Polina Factor, 80, lives in Ariel after coming here 18 months ago from Russia. She survived the Vitebsk ghetto when a German soldier who saw her blond hair asked, “What are you doing here with all these ‘Zhids,’ and ordered her and her mother out of the roundup of those being sent to their deaths.

She came to Israel as a tourist after the birth of a great-granddaughter, but had heart problems and had to undergo cardiac surgery at Beilinson. After the surgery she decided to immigrate and received an identity card, but since the surgery took place when she was still a tourist, she owes the hospital a huge sum, which her Russian insurance is refusing to cover. The Legal Aid Division is trying to help her get recognized as a Holocaust survivor and get benefits from the government. Her family has tried incessantly to get Health Ministry officials to help erase her debt.

“My mother was in a life-threatening situation,” says Polina’s daughter, Emma. “It isn’t fair to impose such a large debt without mercy, while at the same time we are merciful to the refugees of an enemy country [Syria]. None of them is paying any bills.”

Mordechai “Motke” Weisel was born in 1929 in Satmar, Transylvania. On his 15th birthday he arrived in Auschwitz, where he lost his entire family except his twin brother, Meir, and an older brother. After they came to Israel, Meir was killed in battle during the War of Independence. Motke became an army officer, is married to Esther, and has two children and eight grandchildren. He even lit an Independence Day beacon in 2007.

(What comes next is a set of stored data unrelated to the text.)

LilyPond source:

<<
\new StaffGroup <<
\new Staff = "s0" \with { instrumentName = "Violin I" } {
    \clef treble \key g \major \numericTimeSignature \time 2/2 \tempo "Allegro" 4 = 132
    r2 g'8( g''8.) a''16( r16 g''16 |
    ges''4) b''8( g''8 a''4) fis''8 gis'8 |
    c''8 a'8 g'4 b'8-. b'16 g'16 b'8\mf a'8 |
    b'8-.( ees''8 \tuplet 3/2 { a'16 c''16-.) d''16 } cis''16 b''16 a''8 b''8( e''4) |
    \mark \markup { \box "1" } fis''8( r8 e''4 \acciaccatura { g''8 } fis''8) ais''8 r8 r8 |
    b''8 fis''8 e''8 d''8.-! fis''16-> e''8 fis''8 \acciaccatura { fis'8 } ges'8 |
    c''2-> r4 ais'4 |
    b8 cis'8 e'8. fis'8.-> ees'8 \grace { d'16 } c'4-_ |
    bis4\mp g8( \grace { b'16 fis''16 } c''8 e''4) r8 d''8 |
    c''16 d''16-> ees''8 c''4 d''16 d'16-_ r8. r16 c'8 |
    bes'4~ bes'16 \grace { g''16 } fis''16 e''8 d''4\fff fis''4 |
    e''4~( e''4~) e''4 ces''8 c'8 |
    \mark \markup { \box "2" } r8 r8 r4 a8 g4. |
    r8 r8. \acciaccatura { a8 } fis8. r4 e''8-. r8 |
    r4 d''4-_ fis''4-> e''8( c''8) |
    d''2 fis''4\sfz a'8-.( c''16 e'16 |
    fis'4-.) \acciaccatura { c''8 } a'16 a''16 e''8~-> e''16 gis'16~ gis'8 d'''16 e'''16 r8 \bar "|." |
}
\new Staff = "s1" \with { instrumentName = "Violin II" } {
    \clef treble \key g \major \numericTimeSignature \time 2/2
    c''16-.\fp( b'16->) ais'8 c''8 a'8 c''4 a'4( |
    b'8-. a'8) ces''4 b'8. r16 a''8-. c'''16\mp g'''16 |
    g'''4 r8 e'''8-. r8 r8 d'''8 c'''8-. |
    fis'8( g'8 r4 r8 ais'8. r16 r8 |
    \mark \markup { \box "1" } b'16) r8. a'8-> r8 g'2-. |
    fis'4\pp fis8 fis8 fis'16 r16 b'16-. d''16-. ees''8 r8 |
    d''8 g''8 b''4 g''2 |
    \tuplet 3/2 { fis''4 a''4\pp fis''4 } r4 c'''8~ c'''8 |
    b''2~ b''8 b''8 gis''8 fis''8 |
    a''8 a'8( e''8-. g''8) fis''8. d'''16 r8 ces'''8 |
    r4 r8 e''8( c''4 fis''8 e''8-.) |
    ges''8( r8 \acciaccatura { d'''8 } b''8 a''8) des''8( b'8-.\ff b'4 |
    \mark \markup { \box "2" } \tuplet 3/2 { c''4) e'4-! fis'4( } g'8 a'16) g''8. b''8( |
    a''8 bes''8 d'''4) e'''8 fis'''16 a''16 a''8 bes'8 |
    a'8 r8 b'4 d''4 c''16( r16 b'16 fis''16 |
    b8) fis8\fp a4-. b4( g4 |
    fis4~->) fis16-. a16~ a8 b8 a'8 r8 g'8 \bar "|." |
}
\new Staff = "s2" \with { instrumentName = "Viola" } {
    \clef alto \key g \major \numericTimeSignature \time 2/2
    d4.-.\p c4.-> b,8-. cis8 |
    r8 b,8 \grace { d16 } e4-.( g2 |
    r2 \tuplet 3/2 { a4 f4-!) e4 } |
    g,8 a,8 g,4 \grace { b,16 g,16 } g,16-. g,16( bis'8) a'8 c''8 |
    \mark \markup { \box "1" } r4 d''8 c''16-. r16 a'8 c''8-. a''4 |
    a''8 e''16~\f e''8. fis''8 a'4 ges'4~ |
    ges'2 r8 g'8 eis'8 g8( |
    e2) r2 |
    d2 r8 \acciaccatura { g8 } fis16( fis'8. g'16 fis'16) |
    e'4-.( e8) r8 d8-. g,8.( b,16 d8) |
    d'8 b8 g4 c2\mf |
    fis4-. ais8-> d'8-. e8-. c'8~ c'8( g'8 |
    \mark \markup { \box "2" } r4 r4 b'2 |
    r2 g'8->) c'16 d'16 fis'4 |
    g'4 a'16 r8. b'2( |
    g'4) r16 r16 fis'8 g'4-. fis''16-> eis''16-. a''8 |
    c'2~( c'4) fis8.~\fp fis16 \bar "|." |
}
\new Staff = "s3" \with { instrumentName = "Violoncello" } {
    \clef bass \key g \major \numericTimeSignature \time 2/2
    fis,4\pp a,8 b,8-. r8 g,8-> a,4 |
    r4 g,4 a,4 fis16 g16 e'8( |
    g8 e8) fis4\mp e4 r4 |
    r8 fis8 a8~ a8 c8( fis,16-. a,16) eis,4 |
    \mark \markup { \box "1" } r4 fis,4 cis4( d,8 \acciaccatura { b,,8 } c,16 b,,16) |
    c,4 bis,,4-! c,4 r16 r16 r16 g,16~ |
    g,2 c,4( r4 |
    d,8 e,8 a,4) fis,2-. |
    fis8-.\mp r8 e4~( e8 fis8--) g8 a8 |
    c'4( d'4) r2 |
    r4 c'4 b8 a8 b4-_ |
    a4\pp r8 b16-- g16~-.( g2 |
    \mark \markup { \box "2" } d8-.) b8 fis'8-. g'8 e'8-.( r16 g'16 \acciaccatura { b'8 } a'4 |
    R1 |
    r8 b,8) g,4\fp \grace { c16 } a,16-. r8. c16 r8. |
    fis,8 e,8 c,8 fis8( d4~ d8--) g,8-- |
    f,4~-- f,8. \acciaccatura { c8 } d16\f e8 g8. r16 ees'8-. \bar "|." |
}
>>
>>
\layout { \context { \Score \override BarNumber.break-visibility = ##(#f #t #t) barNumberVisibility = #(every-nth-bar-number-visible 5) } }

Yet he and his wife cannot make ends meet. Recently he was forced to buy shoe inserts with his entire allowance, and his wife desperately needs more nursing hours. “I’m not a charity case; I worked all my life and I’ve been through enough,” he says. “I have bad pain in my legs and I applied to everywhere I could to get inserts, but they told me there are no inserts for Holocaust survivors. So I had to buy them for more than 2,000 shekels, all the money I get from the Holocaust survivors authority. I’m helping my wife, whose nursing aide comes only once a week although we’ve asked for more. That’s how they treat 88- and 84-year-old Auschwitz survivors.”